En réalité, cette intention n’œuvre pas pour une meilleure protection des enfants. La «présomption» peut être renversée par l’apport de la preuve contraire et un adulte pourra toujours être acquitté du viol commis sur une enfant de 11 ans puisqu’on peut établir l’existence de son consentement et échapper ainsi à la qualification de viol.
On voit bien que maintenir l’enfant dans la sphère du «consentement» ne résout rien. D’autant plus qu’à l’heure actuelle, l’enfant n’est plus aussi «innocent» qu’auparavant. Et ce, «grâce» au travail infatigable des institutions en place: ligne Azur de l’Education Nationale, visas de film autorisés par le Ministère de la Culture, campagnes d’affichage instaurée par le Ministère de la Santé… Les personnalités s’étant insurgées sur l’actualité judiciaire et les déclarations de la Ministre n’ont guère donné de la voix lorsque Titeuf et son exposition «zizi sexuel» a sévi, que le dessin animé «Sausage Party» était offert aux 12 ans et plus, et que les slogans «avec un amant, avec un ami, avec un inconnu» si emprunts de fraîcheur, étaient placés sous le nez des enfants à la sortie de l’école dans toutes les villes de France il y a tout juste un an…
Or, comment continuer à prétendre que l’enfant ne comprend rien, qu’il a été surpris, et qu’il n’était donc pas consentant alors que dans le même temps, il sait exactement de quoi il retourne, évoluant dans la société hypersexualisée qui est la nôtre? S’il n’a pas la maturité nécessaire pour saisir les implications des gestes qu’il pose, il n’en demeure pas moins que, techniquement, il sait de quoi il est question, raison pour laquelle on pourra dire qu’il a «consenti» s’il n’y a pas résisté.

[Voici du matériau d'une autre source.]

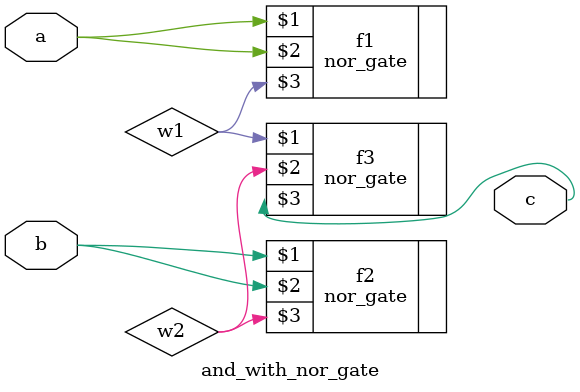
<source format=v>
`include "nor_gate.v"
module and_with_nor_gate(a,b,c);

input a,b;
output c;

wire w1,w2;

nor_gate f1(a,a,w1);
nor_gate f2(b,b,w2);
nor_gate f3(w1,w2,c);

endmodule
</source>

Le seul moyen de le protéger, c’est de dire qu’on ne doit pas y toucher, non pas parce qu’ils ne comprennent pas mais parce qu’ils sont des enfants. Ainsi, assurer la protection, c’est changer la définition du viol en ce qui concerne les mineurs et évacuer la notion de consentement pour faire référence à celle de l’âge.